The net interest margin, an important measure of lending profitability, rose to 1.67 per cent in the third quarter, from 1.43 per cent a year earlier. It fell by 4 basis points from the second quarter.

Operating income rose by 42 per cent to US$1.49 billion in its transaction banking business and decreased by 8 per cent to US$1.25 billion in its financial markets division.

The wealth management unit reported a 18 per cent increase in operating income to US$526 million, due mainly to an increase in wealthy customers.

Underlying pre-tax profit in the corporate, commercial and institutional banking segment rose 5 per cent to US$1.26 billion, while the consumer and private banking business fared better, with underlying pre-tax profit jumping by 38 per cent to US$669 million.

Its SC Ventures business reported an underlying pre-tax loss of US$117 million in the third quarter, widening 34 per cent from last year’s US$85 million.

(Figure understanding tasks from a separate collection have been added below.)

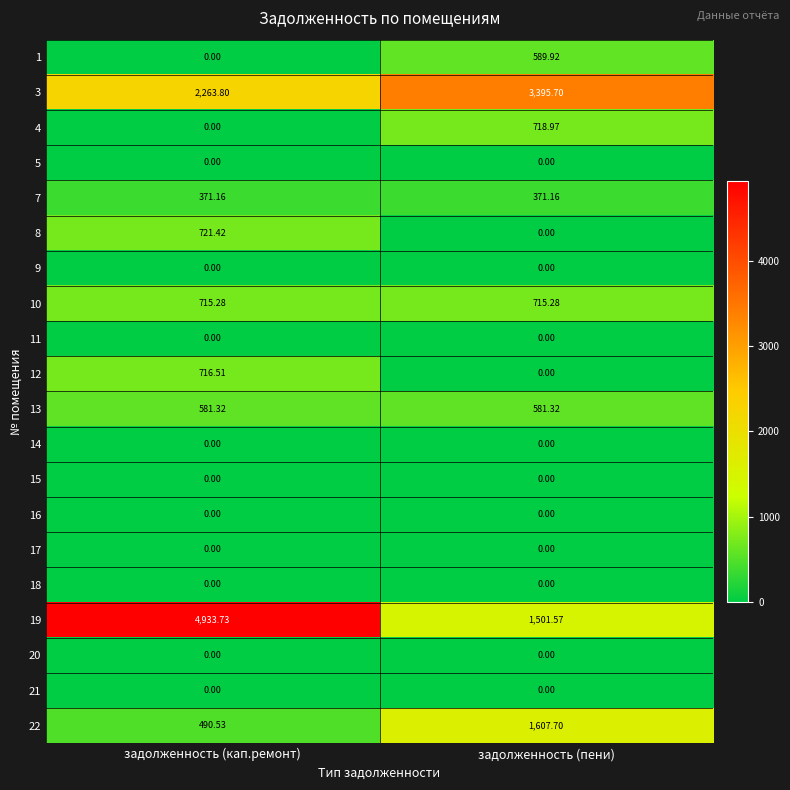

Which series has the largest range (max minus min)?

19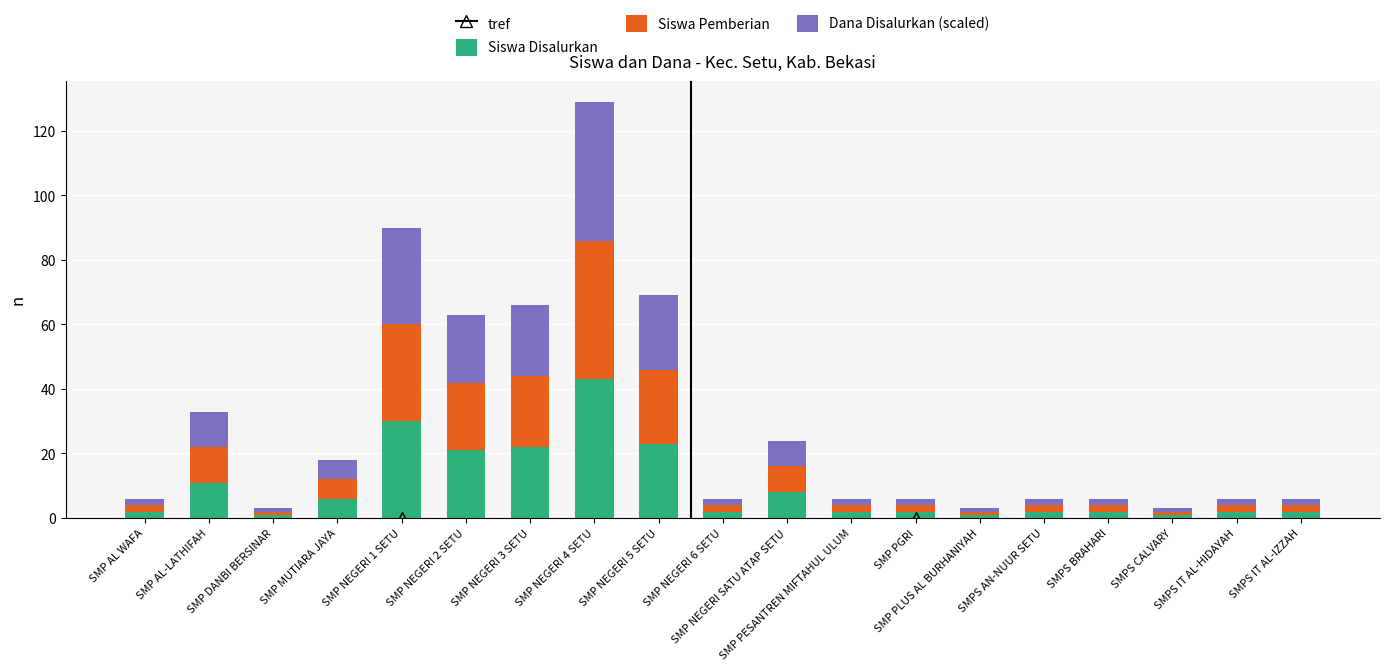

What is the difference between the maximum and minimum values in the Siswa Disalurkan series?

42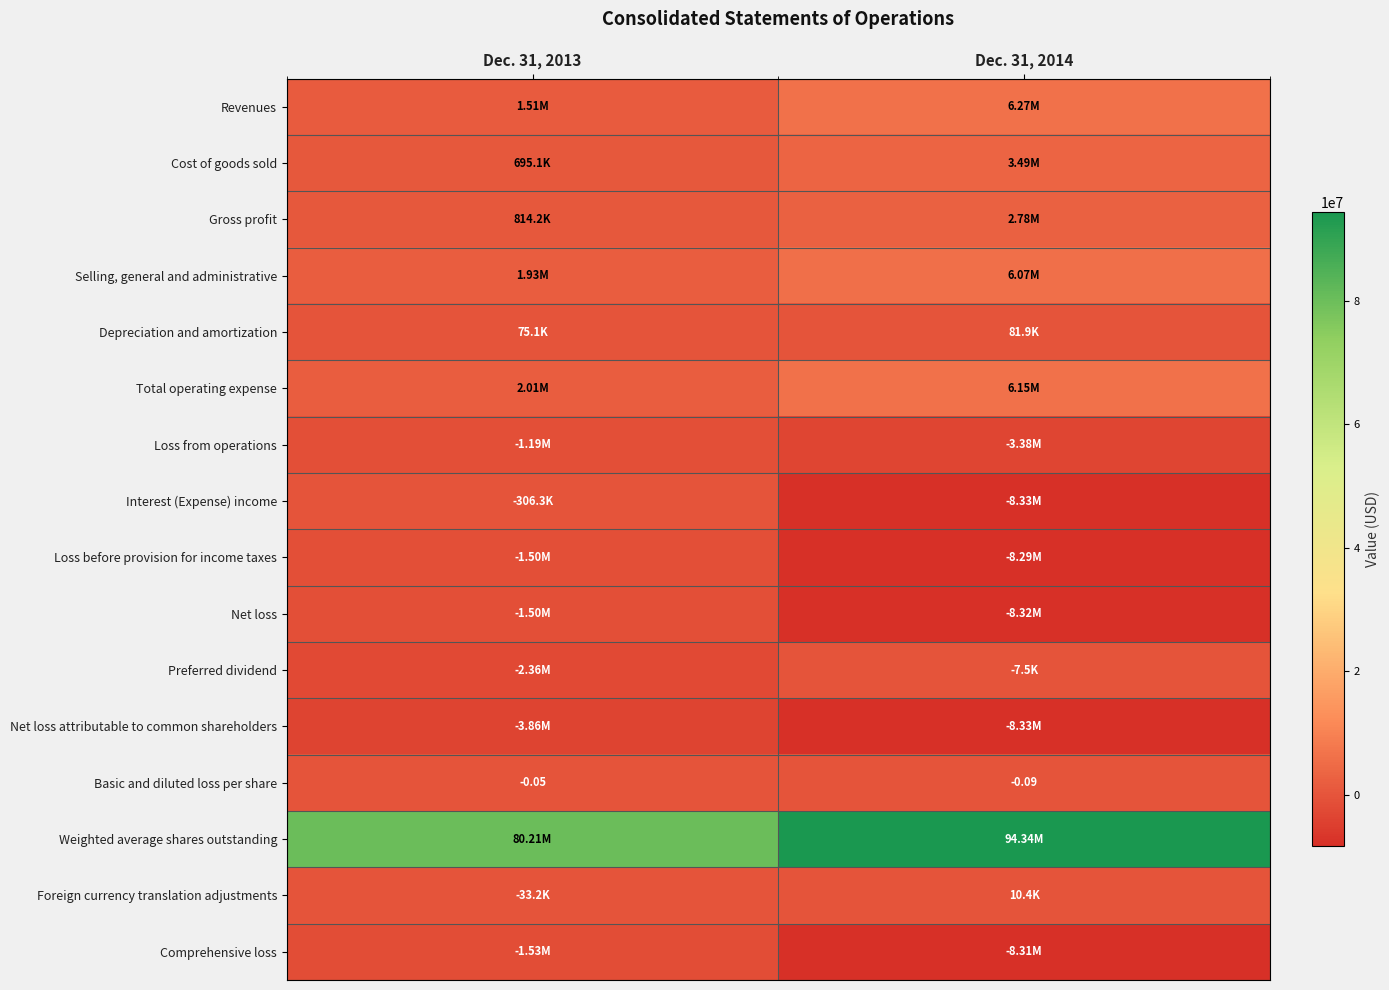

What is the approximate value of Net loss attributable to common shareholders at Dec. 31, 2013?

-3862895.0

The segment includes majority owned virtual banks Mox in Hong Kong and Trust in Singapore.

Standard Chartered group chief financial officer Andy Halford said the lender “remains confident” of achieving its targets.

“All 2024 guidance remains unchanged,” Halford said in the statement. “We continue to expect 2024 income growth to be in the 8 to 10 per cent range at constant currency, and we remain confident of achieving greater than 11 per cent return on tangible equity.”